The debt will increase by about 13 per cent, or $6.4 billion, to $57.1 billion by the end of the current fiscal year and is estimated to increase by $7 billion, or 12.3 per cent, to $64 billion by the end of the next fiscal year, the IMF said in a recent report.
The public and publicly guaranteed debts, including IMF loans, are estimated to increase by 45 per cent from $47.26 billion on June 30, 2009, to more than $68.1 billion in 2015-16. The amount will increase to $53.3 billion during the current fiscal year and $59.9 billion by end of next year, Khaleeq Kiani writes in The Dawn (Jan 11, 2010).
Pakistan’s total medium- and long-term debt stood at about $41.5 billion at the end of June last year. It is expected to go up to $48.2 billion next year and reach $67.6 billion in 2015-16 – an increase of about 40 per cent.
Lions’ share of the debt is to the Asian Development Bank, followed by the World Bank.

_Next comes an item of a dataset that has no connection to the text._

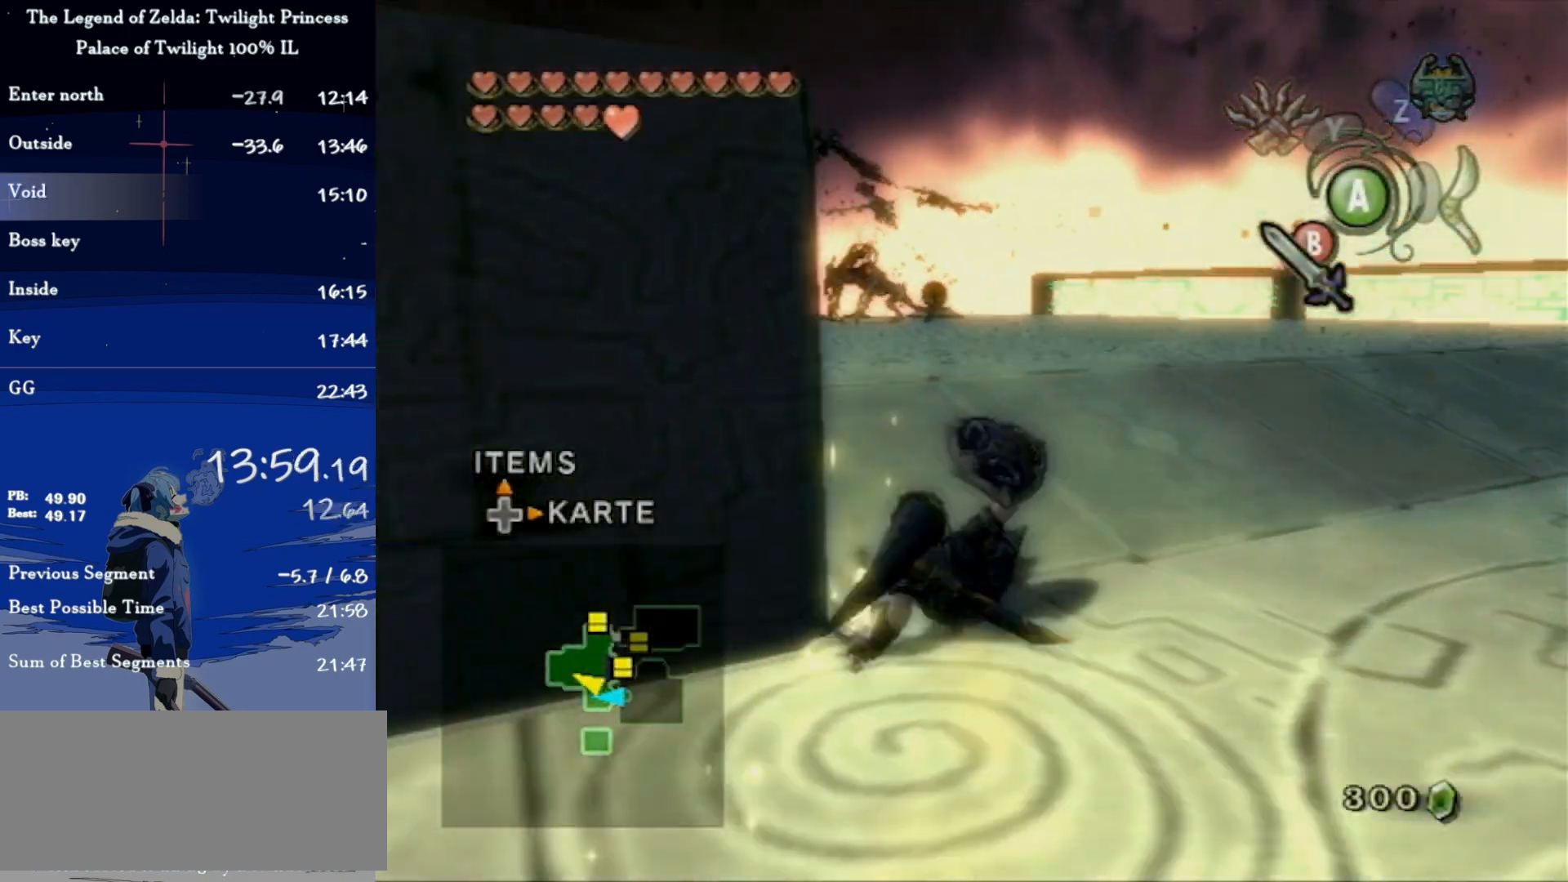
{"buttons": [], "left_stick": "up", "right_stick": "center", "events": [[167, "A", "down"], [233, "A", "up"], [300, "A", "down"], [400, "A", "up"]]}
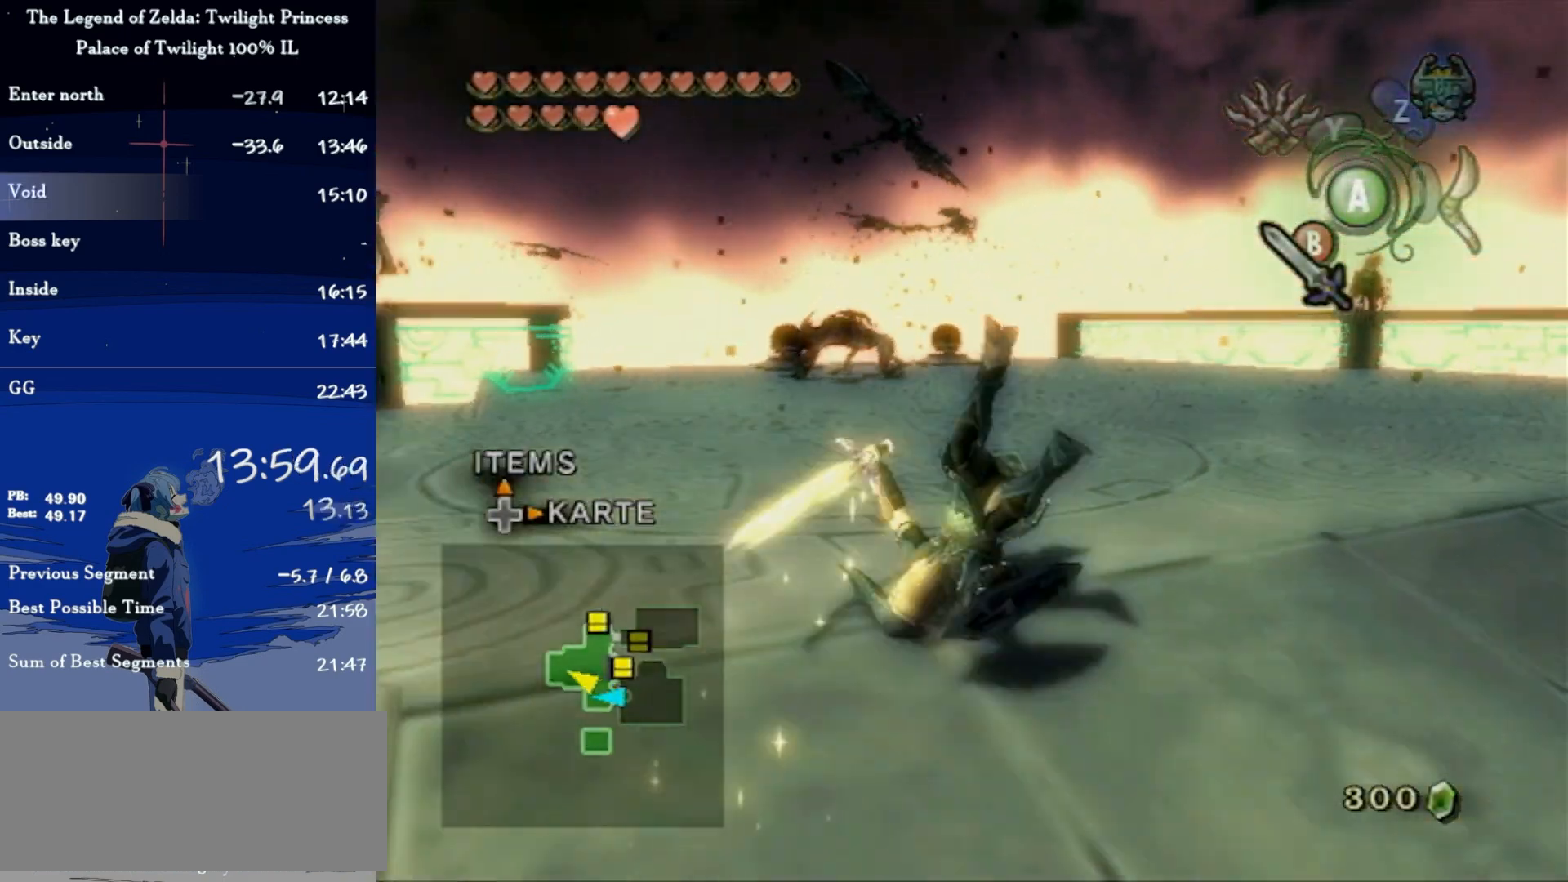
{"buttons": ["A"], "left_stick": "up", "right_stick": "center", "events": [[333, "A", "down"], [400, "A", "up"], [467, "A", "down"]]}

ADB’s share will increase from $9 billion in July last year to about $15.8 billion in 2015 – a 75 per cent plus increase in five years.
The World Bank will see its debt share go up by about 29 per cent -$12 billion to $15.5 billion by 2015.
IMF experts aver that Pakistan’s bilateral debt also will see a substantial increase- an estimated 96 per cent from $16 billion now to $31.28 billion in 2015-16.
Though alarming, this level of external debt is sustainable for Pakistan and debt surviving will remain manageable, according to the IMF analysts, who forecast a GDP growth rate of three percent for this year, four per cent next year and 5.5 per cent in 2015-16.